The Pazazz Apple

James Norton / Heavy Table

In the years since the explosive 1991 release of the Honeycrisp apple and all that has followed (at time, limited supplies, price gouging, imposters, would-be successors, etc.) the stakes for building a better apple have become higher and far more public. The average eater used to know little about apples beyond Granny Smith versus Red Delicious; now new varieties hit the market with a wave of attendant publicity and brand-building.

This brings us to the Pazazz, a cross between a Honeycrisp and an undisclosed second variety. It’s designed to stay crisp and tasty during longterm storage, peaking in January and February. Based on the samples we were mailed (in early December) there’s a lot to like about this apple.

As its name implies, Pazazz is not a subtle apple. It’s one of the firmest, crispiest, crunchiest apples we’ve tried (and we’ve tried a lot), and also one of the most boldly tart, particularly when compared to the relatively retiring Honeycrisp.
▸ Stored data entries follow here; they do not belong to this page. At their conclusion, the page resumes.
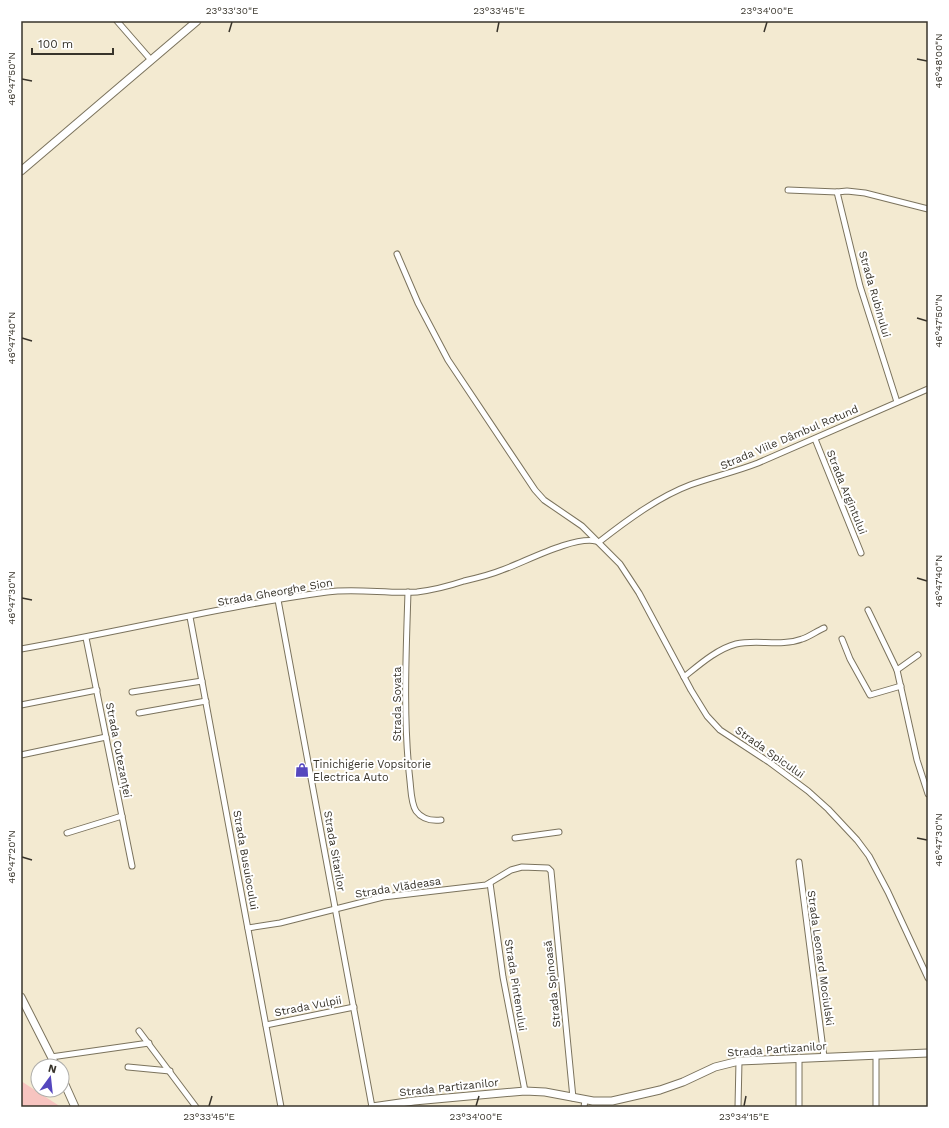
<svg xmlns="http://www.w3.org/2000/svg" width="949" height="1128" font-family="'Work Sans',sans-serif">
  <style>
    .green { fill: #f7c4c0 }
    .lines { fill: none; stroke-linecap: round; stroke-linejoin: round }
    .street-casing { stroke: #7b735d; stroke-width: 7 }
    .secondary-casing { stroke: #7b735d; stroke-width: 9 }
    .street { stroke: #fff; stroke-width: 5 }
    .secondary { stroke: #fff; stroke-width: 7 }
    .ticks { fill: none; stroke: #38342b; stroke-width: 1.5 }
    .labels { text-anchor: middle; stroke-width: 4; stroke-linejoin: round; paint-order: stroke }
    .street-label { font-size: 11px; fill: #38342b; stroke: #fff }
    .poi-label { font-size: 11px; fill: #38342b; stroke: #fff; text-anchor: start }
    .neatline { fill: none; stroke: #38342b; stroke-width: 1.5 }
    .ticks-label { font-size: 10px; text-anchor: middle; fill: #38342b }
  </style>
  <rect width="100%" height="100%" fill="#f3ead1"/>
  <polygon class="green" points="21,1081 61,1107 21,1107"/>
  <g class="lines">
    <defs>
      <g id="street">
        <polyline points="117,21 151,60"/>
        <polyline points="788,190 837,192 847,191 865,193 928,209"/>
        <polyline points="837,192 860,286 897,402"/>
        <polyline points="397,254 418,303 448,360 535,490 544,500 582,526 620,564 639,593 691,690 707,716 720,730 769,762 808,791 828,809 857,840 869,856 888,892 928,978"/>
        <polyline points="815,439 861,553"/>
        <path d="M599 542C626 521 658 497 690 485 712 477 735 472 758 463L928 389"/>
        <path d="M408 592C406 655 403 719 410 781 411 790 411 803 416 811 422 819 432 821 441 820"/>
        <polyline points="278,600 372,1107"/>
        <polyline points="868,610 897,670 917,760 928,794"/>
        <polyline points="190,617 281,1107"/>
        <polyline points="86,638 132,866"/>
        <polyline points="842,639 850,659 870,695 901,686"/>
        <path d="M21 649C123 631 224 606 327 592 357 588 387 594 417 592 433 590 449 586 464 581 477 578 490 575 502 570 525 562 573 536 596 541"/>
        <polyline points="897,670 918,655"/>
        <path d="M684 677C699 665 717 649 736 644 757 639 781 647 802 639 809 637 817 631 824 628"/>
        <polyline points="132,692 202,681"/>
        <polyline points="21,705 97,690"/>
        <polyline points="139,713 206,701"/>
        <polyline points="21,755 106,737"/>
        <polyline points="67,833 122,816"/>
        <polyline points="515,838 559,832"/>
        <polyline points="799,862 824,1057"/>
        <polyline points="490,883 503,977 525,1091"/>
        <polyline points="248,928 280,923 383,897 486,885 511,870 522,867 548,868 551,871 573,1098"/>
        <polyline points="266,1025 354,1007"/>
        <polyline points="139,1031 196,1107"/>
        <polyline points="51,1057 149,1043"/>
        <polyline points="128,1067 170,1071"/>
        <polyline points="584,1107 585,1100"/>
        <polyline points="738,1107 739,1061"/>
        <polyline points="799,1107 799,1057"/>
        <polyline points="876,1107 876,1055"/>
      </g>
      <g id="secondary">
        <polyline points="21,171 197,21"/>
        <polyline points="21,997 56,1066"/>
        <polyline points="62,1078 75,1107"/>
        <polyline points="372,1107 414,1101 525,1091 545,1092 593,1101 612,1101 660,1090 683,1082 715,1067 739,1061 928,1053"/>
      </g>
    </defs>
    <use href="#street" class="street-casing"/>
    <use href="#secondary" class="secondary-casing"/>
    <use href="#street" class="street"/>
    <use href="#secondary" class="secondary"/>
  </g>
  <path class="ticks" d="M229 32 232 22M497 32 499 22M764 32 767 22M917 59 927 61M22 79 32 81M917 318 927 321M22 338 32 341M917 578 927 581M22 598 32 600M917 838 927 840M22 857 32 860M209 1106 212 1096M476 1106 479 1096M744 1106 746 1096"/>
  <defs>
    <symbol id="shop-bare" viewBox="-9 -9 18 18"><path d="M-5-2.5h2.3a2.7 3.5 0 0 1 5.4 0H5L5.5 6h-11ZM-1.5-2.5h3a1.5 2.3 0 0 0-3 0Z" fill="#5547be" stroke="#fff" stroke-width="2.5" paint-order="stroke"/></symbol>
  </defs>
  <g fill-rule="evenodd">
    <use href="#shop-bare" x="292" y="760" width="20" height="20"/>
  </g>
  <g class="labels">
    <g class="street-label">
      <text transform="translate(875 294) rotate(74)" y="4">Strada Rubinului</text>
      <text transform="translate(789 437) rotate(-23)" y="4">Strada Viile Dâmbul Rotund</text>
      <text transform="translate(847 492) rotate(68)" y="4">Strada Argintului</text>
      <text transform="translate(275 592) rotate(-10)" y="4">Strada Gheorghe Sion</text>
      <text transform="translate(397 704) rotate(-90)" y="4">Strada Sovata</text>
      <text transform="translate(119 750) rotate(79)" y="4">Strada Cutezanței</text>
      <text transform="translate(770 752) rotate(35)" y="4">Strada Spicului</text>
      <text transform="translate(335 851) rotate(80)" y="4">Strada Sitarilor</text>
      <text transform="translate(246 860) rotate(80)" y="4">Strada Busuiocului</text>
      <text transform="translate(398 887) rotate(-9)" y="4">Strada Vlădeasa</text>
      <text transform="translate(821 958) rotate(82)" y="4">Strada Leonard Mociulski</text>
      <text transform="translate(552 984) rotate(-96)" y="4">Strada Spinoasă</text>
      <text transform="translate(516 985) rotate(81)" y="4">Strada Pintenului</text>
      <text transform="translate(308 1006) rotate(-11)" y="4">Strada Vulpii</text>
      <text transform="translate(777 1049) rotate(-4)" y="4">Strada Partizanilor</text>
      <text transform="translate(449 1087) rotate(-6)" y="4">Strada Partizanilor</text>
    </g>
    <g class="poi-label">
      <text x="313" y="768">Tinichigerie Vopsitorie<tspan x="313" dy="13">Electrica Auto</tspan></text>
    </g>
  </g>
  <rect width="949" height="1128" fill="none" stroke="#ffffff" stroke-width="44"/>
  <g transform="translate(50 1078) rotate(15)"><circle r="19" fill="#ffffff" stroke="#afaeaa"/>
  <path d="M0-3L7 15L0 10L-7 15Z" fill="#5547be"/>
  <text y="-6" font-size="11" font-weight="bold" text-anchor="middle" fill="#38342b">N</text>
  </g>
  <path d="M32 48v6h81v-6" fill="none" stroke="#38342b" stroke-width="2"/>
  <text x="38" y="48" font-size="12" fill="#38342b" stroke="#ffffff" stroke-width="3" paint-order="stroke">100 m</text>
  <rect x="22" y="22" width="905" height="1084" class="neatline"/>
  <g class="ticks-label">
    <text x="232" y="14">23°33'30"E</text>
    <text x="499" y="14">23°33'45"E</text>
    <text x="767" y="14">23°34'00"E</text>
    <text transform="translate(938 61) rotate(-90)" y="4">46°48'00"N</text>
    <text transform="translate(11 79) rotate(-90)" y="4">46°47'50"N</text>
    <text transform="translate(938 321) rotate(-90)" y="4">46°47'50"N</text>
    <text transform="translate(11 338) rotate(-90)" y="4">46°47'40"N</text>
    <text transform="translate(938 581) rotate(-90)" y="4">46°47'40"N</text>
    <text transform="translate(11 598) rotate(-90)" y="4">46°47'30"N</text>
    <text transform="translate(938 840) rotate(-90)" y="4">46°47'30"N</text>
    <text transform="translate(11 857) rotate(-90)" y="4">46°47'20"N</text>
    <text x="209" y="1120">23°33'45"E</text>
    <text x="476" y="1120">23°34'00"E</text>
    <text x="744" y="1120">23°34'15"E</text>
  </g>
</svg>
There is a warm foundational sweetness, too, so that once that tart flavor has blasted you, it is effectively counterbalanced by the sugar.

The value prospect is harder to assess, as the limited supply of a newer apple varietal can fluctuate in price based on supply, demand, and how much of an introductory marketing push is made on its behalf. The apple (initially developed in Wisconsin) is being marketed and distributed by the Elgin, Minn.-based Honeybear Brands, and if the track record of other Minnesota-born apple brands (like Honeycrisp and Sweetango) is anything to go by, we should be seeing a lot of them around in the winters to come.